AUFGABENSTELLUNG.
Das gesamte folgende Material als CSV mit den Spalten „Bezeichnung“ und „Wert“ anordnen, je Zeile eine Bezeichnung mit ihrem zugehörigen Wert. Beide Angaben jeder Zeile in Anführungszeichen setzen und darin enthaltene Zeilenumbrüche durch Leerzeichen ersetzen.

^^^^^^^^

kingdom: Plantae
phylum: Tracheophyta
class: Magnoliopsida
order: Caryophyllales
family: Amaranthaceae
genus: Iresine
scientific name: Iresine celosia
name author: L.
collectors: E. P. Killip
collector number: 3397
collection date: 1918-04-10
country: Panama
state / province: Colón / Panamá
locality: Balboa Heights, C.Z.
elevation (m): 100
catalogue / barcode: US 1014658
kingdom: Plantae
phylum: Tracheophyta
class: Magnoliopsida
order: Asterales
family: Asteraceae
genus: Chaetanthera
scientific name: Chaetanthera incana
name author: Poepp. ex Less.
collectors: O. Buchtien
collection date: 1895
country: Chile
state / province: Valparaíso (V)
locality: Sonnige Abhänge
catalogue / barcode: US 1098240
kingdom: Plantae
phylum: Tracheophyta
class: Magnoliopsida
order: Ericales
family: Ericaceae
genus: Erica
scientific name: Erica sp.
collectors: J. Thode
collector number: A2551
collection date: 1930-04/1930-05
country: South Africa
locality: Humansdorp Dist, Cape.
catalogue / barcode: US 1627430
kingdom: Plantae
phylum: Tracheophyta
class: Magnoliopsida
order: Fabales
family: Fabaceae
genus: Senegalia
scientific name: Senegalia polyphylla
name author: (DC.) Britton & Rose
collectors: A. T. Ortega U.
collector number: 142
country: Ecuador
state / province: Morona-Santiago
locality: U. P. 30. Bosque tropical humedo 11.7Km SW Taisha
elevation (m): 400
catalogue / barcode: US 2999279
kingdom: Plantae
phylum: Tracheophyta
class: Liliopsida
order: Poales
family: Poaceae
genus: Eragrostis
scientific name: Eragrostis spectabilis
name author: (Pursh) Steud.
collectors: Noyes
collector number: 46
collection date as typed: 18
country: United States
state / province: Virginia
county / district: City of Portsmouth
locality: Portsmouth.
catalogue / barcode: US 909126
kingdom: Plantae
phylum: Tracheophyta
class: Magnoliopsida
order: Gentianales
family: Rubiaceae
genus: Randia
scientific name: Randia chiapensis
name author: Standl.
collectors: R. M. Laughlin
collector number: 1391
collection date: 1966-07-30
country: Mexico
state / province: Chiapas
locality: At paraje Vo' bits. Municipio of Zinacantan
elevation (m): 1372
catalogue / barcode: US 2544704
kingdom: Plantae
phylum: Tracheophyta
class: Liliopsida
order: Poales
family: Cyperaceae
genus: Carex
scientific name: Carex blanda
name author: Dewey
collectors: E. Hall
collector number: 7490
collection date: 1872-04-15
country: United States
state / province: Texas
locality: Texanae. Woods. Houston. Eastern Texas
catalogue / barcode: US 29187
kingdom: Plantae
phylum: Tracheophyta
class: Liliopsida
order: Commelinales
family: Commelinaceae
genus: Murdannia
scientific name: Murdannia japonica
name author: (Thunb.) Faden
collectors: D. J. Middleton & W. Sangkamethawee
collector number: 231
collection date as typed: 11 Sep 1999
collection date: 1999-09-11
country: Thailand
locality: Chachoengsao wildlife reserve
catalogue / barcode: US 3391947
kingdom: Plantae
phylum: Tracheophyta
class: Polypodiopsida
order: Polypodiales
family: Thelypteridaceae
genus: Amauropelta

^^^^^^^^

LÖSUNG.
Bezeichnung,Wert
"kingdom:","Plantae"
"phylum:","Tracheophyta"
"class:","Magnoliopsida"
"order:","Caryophyllales"
"family:","Amaranthaceae"
"genus:","Iresine"
"scientific name:","Iresine celosia"
"name author:","L."
"collectors:","E. P. Killip"
"collector number:","3397"
"collection date:","1918-04-10"
"country:","Panama"
"state / province:","Colón / Panamá"
"locality:","Balboa Heights, C.Z."
"elevation (m):","100"
"catalogue / barcode:","US 1014658"
"kingdom:","Plantae"
"phylum:","Tracheophyta"
"class:","Magnoliopsida"
"order:","Asterales"
"family:","Asteraceae"
"genus:","Chaetanthera"
"scientific name:","Chaetanthera incana"
"name author:","Poepp. ex Less."
"collectors:","O. Buchtien"
"collection date:","1895"
"country:","Chile"
"state / province:","Valparaíso (V)"
"locality:","Sonnige Abhänge"
"catalogue / barcode:","US 1098240"
"kingdom:","Plantae"
"phylum:","Tracheophyta"
"class:","Magnoliopsida"
"order:","Ericales"
"family:","Ericaceae"
"genus:","Erica"
"scientific name:","Erica sp."
"collectors:","J. Thode"
"collector number:","A2551"
"collection date:","1930-04/1930-05"
"country:","South Africa"
"locality:","Humansdorp Dist, Cape."
"catalogue / barcode:","US 1627430"
"kingdom:","Plantae"
"phylum:","Tracheophyta"
"class:","Magnoliopsida"
"order:","Fabales"
"family:","Fabaceae"
"genus:","Senegalia"
"scientific name:","Senegalia polyphylla"
"name author:","(DC.) Britton & Rose"
"collectors:","A. T. Ortega U."
"collector number:","142"
"country:","Ecuador"
"state / province:","Morona-Santiago"
"locality:","U. P. 30. Bosque tropical humedo 11.7Km SW Taisha"
"elevation (m):","400"
"catalogue / barcode:","US 2999279"
"kingdom:","Plantae"
"phylum:","Tracheophyta"
"class:","Liliopsida"
"order:","Poales"
"family:","Poaceae"
"genus:","Eragrostis"
"scientific name:","Eragrostis spectabilis"
"name author:","(Pursh) Steud."
"collectors:","Noyes"
"collector number:","46"
"collection date as typed:","18"
"country:","United States"
"state / province:","Virginia"
"county / district:","City of Portsmouth"
"locality:","Portsmouth."
"catalogue / barcode:","US 909126"
"kingdom:","Plantae"
"phylum:","Tracheophyta"
"class:","Magnoliopsida"
"order:","Gentianales"
"family:","Rubiaceae"
"genus:","Randia"
"scientific name:","Randia chiapensis"
"name author:","Standl."
"collectors:","R. M. Laughlin"
"collector number:","1391"
"collection date:","1966-07-30"
"country:","Mexico"
"state / province:","Chiapas"
"locality:","At paraje Vo' bits. Municipio of Zinacantan"
"elevation (m):","1372"
"catalogue / barcode:","US 2544704"
"kingdom:","Plantae"
"phylum:","Tracheophyta"
"class:","Liliopsida"
"order:","Poales"
"family:","Cyperaceae"
"genus:","Carex"
"scientific name:","Carex blanda"
"name author:","Dewey"
"collectors:","E. Hall"
"collector number:","7490"
"collection date:","1872-04-15"
"country:","United States"
"state / province:","Texas"
"locality:","Texanae. Woods. Houston. Eastern Texas"
"catalogue / barcode:","US 29187"
"kingdom:","Plantae"
"phylum:","Tracheophyta"
"class:","Liliopsida"
"order:","Commelinales"
"family:","Commelinaceae"
"genus:","Murdannia"
"scientific name:","Murdannia japonica"
"name author:","(Thunb.) Faden"
"collectors:","D. J. Middleton & W. Sangkamethawee"
"collector number:","231"
"collection date as typed:","11 Sep 1999"
"collection date:","1999-09-11"
"country:","Thailand"
"locality:","Chachoengsao wildlife reserve"
"catalogue / barcode:","US 3391947"
"kingdom:","Plantae"
"phylum:","Tracheophyta"
"class:","Polypodiopsida"
"order:","Polypodiales"
"family:","Thelypteridaceae"
"genus:","Amauropelta"